We want future RADHARD production to stay close to mainstream component technology and suppliers. The dilemma is how and to whom we might make a low volume, high-type mix of specialized components an attractive business.
While buying RADHARD parts represents a very small part of DoD's budget, it exemplifies some lower-level product niches that are operationally important and may pose special problems. We will approach this case with the same set of industrial capability questions. We expect to establish an integrated product team to look at providing a crosscutting response on RADHARD components for all DoD users.
Before I summarize, let me offer you a final thought on the department's long-term budget plan. When I think of the future investment budget, I'm reminded of the "Peanuts" cartoon in which Charlie Brown is getting ready to kick a field goal and just downfield, Lucy is kneeling on a hash mark representing the year 2001. The football she is holding represents a procurement budget that we are counting on to grow by nearly 50 percent to pay for much-needed modernization programs across the department. Despite having been burned so many times before, Charlie Brown wants to believe the football will be there when he tries to kick it.
Ladies and gentlemen, I am not confident that the projected increases we are counting on will be there in 2001. ... [My] outyear forecast of the defense budget ... [comparing] the difference in budget authority set by the congressional budget resolution with that of the president's budget ... [indicates] there is an unsustainable ramp in the near term and in the long term.
Lucy appears to be planning to pull the football!
... The DoD must continue to reduce infrastructure and to execute our plans to achieve greater efficiency if we are to prevent Lucy from pulling the football away.
In conclusion, my thoughts regarding the support of our nation's strategic systems can best be summed up as follows:
One, the major results of the Nuclear Posture Review are as valid today as when the study was completed one year ago. For this reason, I do not see the need for any significant change in the budget for new strategic systems.
Two, the Department of Defense is committed to supporting industry-led restructuring; reforming our acquisition processes; and acting, when necessary, to protect endangered industrial capabilities looking across the defense program, though, I believe that these cases will be few.
And three, we need to pursue an affordable long-term sustainment strategy to support our strategic forces. This must include investing in key technology insertion and service-life extension programs and must give more careful thought to evolving requirements (i.e., flexibility, responsiveness and target changes hard, deep, relocatable).

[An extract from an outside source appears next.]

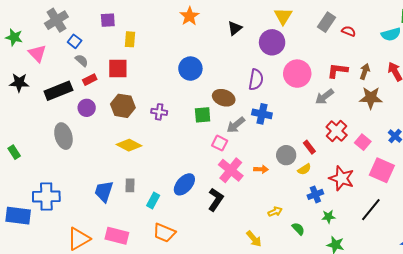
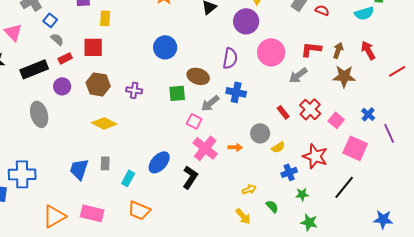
red rectangle: (309, 147) -> (283, 112), moved
yellow arrow: (254, 239) -> (243, 216), moved

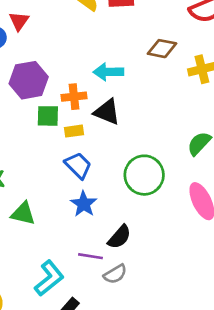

As we move through today's agenda, I believe these points will continue to surface as recurring themes.
In closing, I'd like to echo the words of Secretary Perry when he said, "In this uncertain new era, our strategic nuclear forces will continue to be America's ultimate insurance policy." It will take a team effort among the department's acquisition community, the operators and industry to support and sustain the men and women who will stand ready and pay the daily premium on America's insurance policy, 24 hours a day, for perhaps another 10,000 days.
This symposium will help illuminate the issues to be dealt with in creating a legacy for U.S. strategic forces in the year 2010. Talking about the issues and solutions is OK, what matters is what we do about them.
Thank you all for coming. I appreciate the opportunity to meet with you and to get firsthand exposure to your issues and your views. We have an opportunity to work together here to increase our common understanding of the issues and forge a path ahead.